You obtained permissions to access a running environment for creating a Database
Catalog and Virtual Warehouse.
You obtained the DWAdmin role to perform Data Warehouse tasks.
You logged into the CDP web interface.
You activated the environment from Cloudera Data Warehouse.
You set up a Hadoop SQL policy in Ranger to access data in the data lake.
For more information about meeting prerequisites, see Getting started in CDW. In this task, you set up a minimal Virtual Warehouse for learning how to explore a
data lake. You do not need to configure auto-scaling and optional features to explore a
data lake. Plan to delete the Virtual Warehouse after your exploration.
Navigate to Data Warehouse > Database Catalogs > New Database Catalog.
In New Database Catalog, in Name, specify a Database Catalog name.
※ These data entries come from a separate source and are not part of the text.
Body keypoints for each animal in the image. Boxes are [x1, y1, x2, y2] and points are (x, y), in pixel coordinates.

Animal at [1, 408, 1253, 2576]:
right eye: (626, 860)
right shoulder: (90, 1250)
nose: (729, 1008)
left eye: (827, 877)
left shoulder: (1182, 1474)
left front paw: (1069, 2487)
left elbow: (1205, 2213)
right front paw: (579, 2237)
In Environments, select the name of your environment activated from Cloudera
Data Warehouse.
Accept default values for the image version and data lake type (SDX).
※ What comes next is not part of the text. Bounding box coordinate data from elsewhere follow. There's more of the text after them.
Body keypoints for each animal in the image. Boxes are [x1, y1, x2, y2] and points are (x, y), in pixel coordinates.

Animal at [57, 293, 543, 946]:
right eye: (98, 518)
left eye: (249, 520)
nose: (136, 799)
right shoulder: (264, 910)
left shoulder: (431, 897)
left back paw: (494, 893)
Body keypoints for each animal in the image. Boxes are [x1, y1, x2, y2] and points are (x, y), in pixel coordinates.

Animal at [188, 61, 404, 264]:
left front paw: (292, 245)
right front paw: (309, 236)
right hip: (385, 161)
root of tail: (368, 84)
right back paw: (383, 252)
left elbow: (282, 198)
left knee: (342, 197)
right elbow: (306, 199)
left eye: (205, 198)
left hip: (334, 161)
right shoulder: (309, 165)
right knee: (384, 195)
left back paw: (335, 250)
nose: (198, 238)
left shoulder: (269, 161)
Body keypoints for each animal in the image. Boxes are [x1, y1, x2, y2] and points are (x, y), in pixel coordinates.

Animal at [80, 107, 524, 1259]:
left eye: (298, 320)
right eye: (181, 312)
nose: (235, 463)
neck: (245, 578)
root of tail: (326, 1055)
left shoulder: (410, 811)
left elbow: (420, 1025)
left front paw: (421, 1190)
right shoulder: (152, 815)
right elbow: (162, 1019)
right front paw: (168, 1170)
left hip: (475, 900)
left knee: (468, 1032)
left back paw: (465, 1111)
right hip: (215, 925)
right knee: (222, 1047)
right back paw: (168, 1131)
Turn on Load Demo Data to explore sample airline data from Hue, and click
Create.
Click Virtual Warehouses > New Virtual Warehouse.
Set up the Virtual Warehouse:
Specify a Name for the Virtual Warehouse.
In Type, click the SQL engine you prefer: Hive or
Impala.
Select your Database Catalog and User
Group if you have been assigned a user group.
In Size, select the number of executors, for example
xsmall-2Executors.
Accept default values for other settings.
Click Create.
After your Virtual Warehouse starts running, click Hue,
and expand Tables to explore available data.
Explore data lake contents by running queries.
For example, select all data from the airlines table.